* JOB *
Please set down word for word every line from the one holding "1'b0:y_out[0] = i;" to the end of the data below, both included.

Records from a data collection
──────────────────────────────

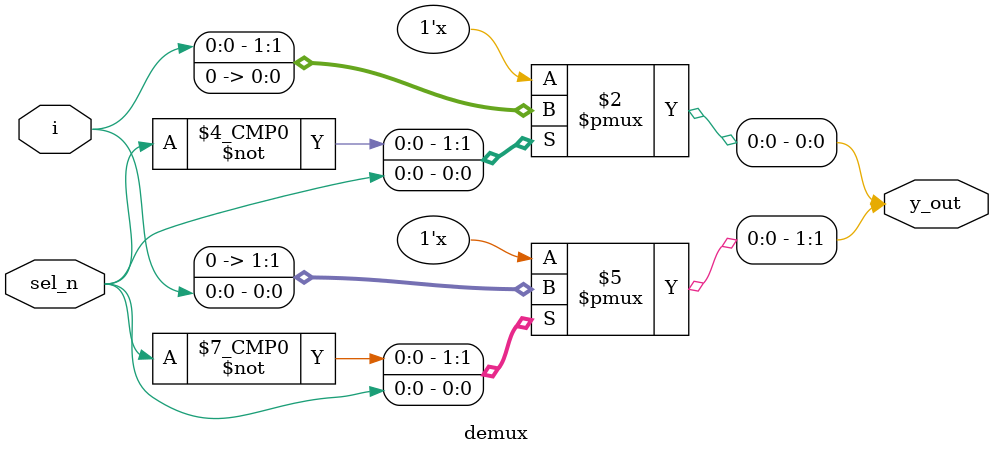
<source format=v>
`timescale 1ns / 1ps


module demux(
    input i,
    input sel_n,
    output reg [1:0] y_out
    );
    
    always@(*)begin
        y_out = 2'b00;
        case(sel_n)  
            1'b0:y_out[0] = i;
            1'b1:y_out[1] = i;
        endcase
    end
endmodule

</source>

──────────────────────────────

* FINISHED EXERCISE *
            1'b0:y_out[0] = i;
            1'b1:y_out[1] = i;
        endcase
    end
endmodule

</source>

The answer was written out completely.